As indicated above, the criminal offense set forth in article 359.1 of the Penal Code, when referring to all substances harmful to human health, would also cover those criminal behaviors that materialize on toxic drugs, narcotics or psychotropic substances to which referred to in Article 368 of the Penal Code, superimposing this precept as a special provision that encompasses it -and with an aggravated penalty-, in attention precisely to the specific risk that drugs introduce with respect to the good object of protection, both due to the effects secondary inherent to their consumption, such as by the addictive force they carry.


In short, and following our judgment 379/2011, of May 19th, "when the criminal acts fit into two criminal provisions and it is not necessary to apply both to cover the total unlawfulness of the event, we are faced with a contest of rules to be resolved by what is regulated in art. 8 of the Penal Code ", and, specifically in this case, by its 3rd rule, which includes the absorption criterion, to be applied when the broader criminal precept consumes a simpler one. In any case, and as we said in that same sentence: "the consummation of a norm can only be admitted when" no unjust part of the fact "remains without a criminal answer, having to go in another case to the crime contest"."

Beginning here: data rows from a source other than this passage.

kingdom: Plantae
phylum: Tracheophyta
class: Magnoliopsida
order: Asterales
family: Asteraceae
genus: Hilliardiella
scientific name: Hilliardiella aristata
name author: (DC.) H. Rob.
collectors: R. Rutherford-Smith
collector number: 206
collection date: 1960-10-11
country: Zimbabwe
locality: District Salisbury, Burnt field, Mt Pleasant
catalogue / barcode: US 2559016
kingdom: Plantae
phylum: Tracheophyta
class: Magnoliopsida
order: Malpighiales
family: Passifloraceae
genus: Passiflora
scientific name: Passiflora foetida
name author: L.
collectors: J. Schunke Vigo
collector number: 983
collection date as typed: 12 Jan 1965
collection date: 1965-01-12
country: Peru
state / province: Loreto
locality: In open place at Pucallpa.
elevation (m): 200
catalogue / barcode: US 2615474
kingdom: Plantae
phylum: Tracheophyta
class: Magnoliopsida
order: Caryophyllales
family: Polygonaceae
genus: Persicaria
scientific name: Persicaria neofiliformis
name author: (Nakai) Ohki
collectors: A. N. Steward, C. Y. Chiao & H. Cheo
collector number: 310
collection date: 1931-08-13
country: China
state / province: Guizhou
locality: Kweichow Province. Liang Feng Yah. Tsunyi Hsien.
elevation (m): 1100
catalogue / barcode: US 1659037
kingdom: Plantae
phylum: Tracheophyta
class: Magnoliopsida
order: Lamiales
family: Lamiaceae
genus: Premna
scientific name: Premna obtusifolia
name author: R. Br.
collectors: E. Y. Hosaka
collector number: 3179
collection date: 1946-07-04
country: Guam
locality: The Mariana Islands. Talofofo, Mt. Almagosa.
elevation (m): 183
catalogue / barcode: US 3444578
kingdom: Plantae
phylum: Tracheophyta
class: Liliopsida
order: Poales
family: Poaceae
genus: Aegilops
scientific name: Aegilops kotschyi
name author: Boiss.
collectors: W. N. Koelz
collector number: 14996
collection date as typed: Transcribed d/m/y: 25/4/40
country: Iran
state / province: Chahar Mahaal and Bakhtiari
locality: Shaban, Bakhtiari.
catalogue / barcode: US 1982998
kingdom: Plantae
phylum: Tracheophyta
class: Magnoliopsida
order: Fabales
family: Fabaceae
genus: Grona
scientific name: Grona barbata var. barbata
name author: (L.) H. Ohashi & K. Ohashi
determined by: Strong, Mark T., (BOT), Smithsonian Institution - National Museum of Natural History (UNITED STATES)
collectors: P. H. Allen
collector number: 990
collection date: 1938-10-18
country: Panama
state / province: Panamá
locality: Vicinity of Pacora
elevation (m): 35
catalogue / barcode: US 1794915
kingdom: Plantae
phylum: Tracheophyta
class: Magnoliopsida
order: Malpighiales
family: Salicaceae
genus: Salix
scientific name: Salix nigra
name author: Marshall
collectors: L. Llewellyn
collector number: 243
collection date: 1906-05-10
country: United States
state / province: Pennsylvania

Ultimately, the sentence ended up considering a crime against public health of article 368.1 of the Penal Code, in its modality of substances that cause serious damage to health, for which they were also sanctioned and whose sentences were maintained in their entirety, these being those included in the following pronouncement, issued by the Provintial Court ruling the case (called "Audiencia" in Spain):


WE RULE

That we MUST CONDEMN AND WE DO CONDEMN YYYYYYYY, as the author responsible for a CRIME AGAINST PUBLIC HEALTH, in its modality of substances that cause serious damage to health, without the concurrence of generic circumstances modifying criminal responsibility, to the penalty of FOUR YEARS OF PRISON, with the accessory of special disqualification for the right to passive suffrage during the time of the sentence, and to the penalty of a FINE OF THIRTY-TWO THOUSAND EIGHT HUNDRED AND NINETY-SEVEN EUROS (32,897) and FORTY DAYS OF SUBSTITORY ARRESTin case of non-payment ; as well as responsible author of a CRIME AGAINST PUBLIC HEALTH in the modality of substances harmful to health, without the concurrence of generic circumstances modifying criminal responsibility, to the penalty of TWO YEARS IN PRISON and a FINE of TEN MONTHS with a daily quota of EIGHT euros with subsidiary personal liability for non-payment of a fine in the terms of article 53.1 of the Penal Code, and special disqualification for profession or industry for a period of EIGHTEEN MONTHS, all with a condemnation of joint payment of procedural costs.